- Trecho fornecido -
Chales Gave se opõe a visão de término da crise do euro, que fez inúmeros investidores não alocarem recursos na Europa, com receio da saída da Itália, que poderia provocar uma crise bancária sem precedentes.
Esta preocupação com a Itália simplesmente tornou os ativos europeus não atraentes por um longo período.
Por outro lado, o que vimos recentemente foi uma reação bem positiva dos mercados, com o dólar perdendo valor.
Venho falando aqui para você do dólar, isso estava tirando meu sono. O DXY, índice que mede uma cesta de moedas contra o dólar, tem 40% do seu peso cotado em euro.
O euro se valorizou bastante, saiu do US$ 1,11 – 1,12 e chegou a ser negociado em US$ 1,19. Nesta manhã, é negociado próximo a US$ 1,185.
Tem muita gente falando que isso é só o começo, que a moeda europeia tende a se valorizar muito.
Em contrapartida, Charles Gave discorda disso.
Prisão da moeda única
Gave discorda de uma maneira muito interessante, ao comparar Suécia e Itália, dois países que durante os vinte anos precedentes à criação da Zona do Euro cresciam em ritmos parecidos.
Depois do advento do euro, ao mesmo tempo que a Itália abandonou a lira e optou por adotar a divisa única, a Suécia manteve a sua própria moeda, a coroa.
Ao longo dos últimos vinte anos, a Suécia apresentou crescimento de 42,6%. Enquanto isso, o PIB italiano sofreu uma contração de 8%.
Com esses números em mente, Charles utiliza uma ferramenta muito utilizada na Gavekal, que é o modelo de Wicksell.
A teoria faz referência ao economista sueco Johan Gustaf Knut Wicksell e, de uma forma bem simples, consiste no seguinte: a taxa de juros de um país deve ser mantida ligeiramente acima da taxa de retorno da economia, medida geralmente pelo ROIC (Return On Invested Capital).
O que o Charles nos diz é: deve-se manter a taxa de juros da economia um pouquinho acima desta taxa de retorno do capital investido, de tal forma que somente as empresas com ótima performance consigam caminhar e prosperar.
Este tipo de formato é um que inspira melhores performances das empresas, com fundamento nas teorias de Joseph Alois Schumpeter, mentor da destruição criadora.
Para Charles, pela interpretação do modelo Wickselliano, situações nas quais as taxas de juros estão muito abaixo das taxas de retorno da economia culminam em engenharia financeira.
Isso a gente vê muito ocorrendo nos EUA com recompra de ações, recentemente falei aqui na Mind The Gap sobre as SPACs (Special Purpose Acquisition Companies).
Na situação italiana, a taxa de juros está bem acima da taxa de retorno das empresas.
Retomada da produtividade
Itália e Suécia, antes do início do euro, apresentavam margens operacionais (excluindo o setor financeiro) parecidas em suas empresas, por volta de 22%, 23%.
Com o euro sendo uma moeda muito forte, a Itália foi perdendo competitividade ao longo do tempo, mostrando queda nas margens operacionais das empresas.
A região do norte da Itália, parte mais industrializada, perdeu competividade para empresas alemãs, resultando em alta do desemprego e forte deterioração do quadro fiscal.

- Registros mostrados -
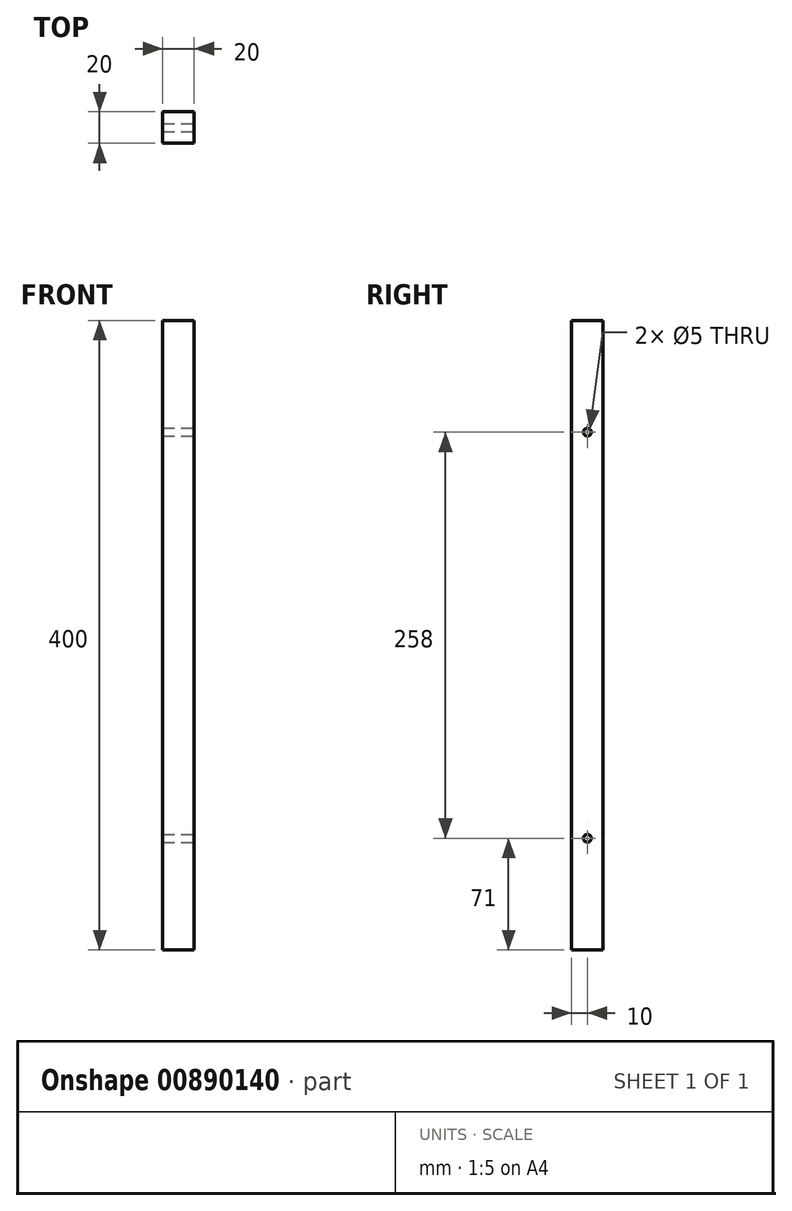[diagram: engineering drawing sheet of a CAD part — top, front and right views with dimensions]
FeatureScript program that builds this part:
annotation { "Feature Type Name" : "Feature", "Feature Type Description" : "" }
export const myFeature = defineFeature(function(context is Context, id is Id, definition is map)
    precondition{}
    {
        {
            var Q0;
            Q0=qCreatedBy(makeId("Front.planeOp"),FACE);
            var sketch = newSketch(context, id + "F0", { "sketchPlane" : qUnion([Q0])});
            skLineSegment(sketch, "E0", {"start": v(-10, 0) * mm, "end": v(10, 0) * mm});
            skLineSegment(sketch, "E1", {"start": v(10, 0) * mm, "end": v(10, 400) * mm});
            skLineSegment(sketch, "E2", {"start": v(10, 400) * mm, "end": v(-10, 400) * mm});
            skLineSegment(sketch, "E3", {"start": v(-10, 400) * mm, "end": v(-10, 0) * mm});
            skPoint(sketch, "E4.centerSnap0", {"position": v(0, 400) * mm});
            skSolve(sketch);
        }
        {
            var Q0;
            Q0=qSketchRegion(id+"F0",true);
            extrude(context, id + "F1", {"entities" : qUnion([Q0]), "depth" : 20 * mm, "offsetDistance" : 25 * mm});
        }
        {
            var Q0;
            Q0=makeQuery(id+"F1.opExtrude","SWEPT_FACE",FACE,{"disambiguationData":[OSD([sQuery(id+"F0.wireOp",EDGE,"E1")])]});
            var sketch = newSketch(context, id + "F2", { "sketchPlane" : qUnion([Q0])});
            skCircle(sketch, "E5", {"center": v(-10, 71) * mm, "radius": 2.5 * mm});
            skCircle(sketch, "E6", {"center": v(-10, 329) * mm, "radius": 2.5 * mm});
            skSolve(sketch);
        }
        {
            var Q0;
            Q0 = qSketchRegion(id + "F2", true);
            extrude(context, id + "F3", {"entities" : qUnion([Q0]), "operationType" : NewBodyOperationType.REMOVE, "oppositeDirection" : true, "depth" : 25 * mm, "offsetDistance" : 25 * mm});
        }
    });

- O que fazer -
**a)** Copie do texto sobre o euro o trecho que vai de "Chales Gave se" até "Gave discorda disso.".
**b)** Reescreva o trecho dos registros que vai do começo até a linha com "Q0 = qSketchRegion(id", incluindo essa linha, trocando "mm" por "cm" e deixando todo o resto igual. Não coloque as imagens na resposta.

- Respostas esperadas -
**a)**
Chales Gave se opõe a visão de término da crise do euro, que fez inúmeros investidores não alocarem recursos na Europa, com receio da saída da Itália, que poderia provocar uma crise bancária sem precedentes.
Esta preocupação com a Itália simplesmente tornou os ativos europeus não atraentes por um longo período.
Por outro lado, o que vimos recentemente foi uma reação bem positiva dos mercados, com o dólar perdendo valor.
Venho falando aqui para você do dólar, isso estava tirando meu sono. O DXY, índice que mede uma cesta de moedas contra o dólar, tem 40% do seu peso cotado em euro.
O euro se valorizou bastante, saiu do US$ 1,11 – 1,12 e chegou a ser negociado em US$ 1,19. Nesta manhã, é negociado próximo a US$ 1,185.
Tem muita gente falando que isso é só o começo, que a moeda europeia tende a se valorizar muito.
Em contrapartida, Charles Gave discorda disso.

**b)**
[diagram: engineering drawing sheet of a CAD part — top, front and right views with dimensions]
FeatureScript program that builds this part:
annotation { "Feature Type Name" : "Feature", "Feature Type Description" : "" }
export const myFeature = defineFeature(function(context is Context, id is Id, definition is map)
    precondition{}
    {
        {
            var Q0;
            Q0=qCreatedBy(makeId("Front.planeOp"),FACE);
            var sketch = newSketch(context, id + "F0", { "sketchPlane" : qUnion([Q0])});
            skLineSegment(sketch, "E0", {"start": v(-10, 0) * cm, "end": v(10, 0) * cm});
            skLineSegment(sketch, "E1", {"start": v(10, 0) * cm, "end": v(10, 400) * cm});
            skLineSegment(sketch, "E2", {"start": v(10, 400) * cm, "end": v(-10, 400) * cm});
            skLineSegment(sketch, "E3", {"start": v(-10, 400) * cm, "end": v(-10, 0) * cm});
            skPoint(sketch, "E4.centerSnap0", {"position": v(0, 400) * cm});
            skSolve(sketch);
        }
        {
            var Q0;
            Q0=qSketchRegion(id+"F0",true);
            extrude(context, id + "F1", {"entities" : qUnion([Q0]), "depth" : 20 * cm, "offsetDistance" : 25 * cm});
        }
        {
            var Q0;
            Q0=makeQuery(id+"F1.opExtrude","SWEPT_FACE",FACE,{"disambiguationData":[OSD([sQuery(id+"F0.wireOp",EDGE,"E1")])]});
            var sketch = newSketch(context, id + "F2", { "sketchPlane" : qUnion([Q0])});
            skCircle(sketch, "E5", {"center": v(-10, 71) * cm, "radius": 2.5 * cm});
            skCircle(sketch, "E6", {"center": v(-10, 329) * cm, "radius": 2.5 * cm});
            skSolve(sketch);
        }
        {
            var Q0;
            Q0 = qSketchRegion(id + "F2", true);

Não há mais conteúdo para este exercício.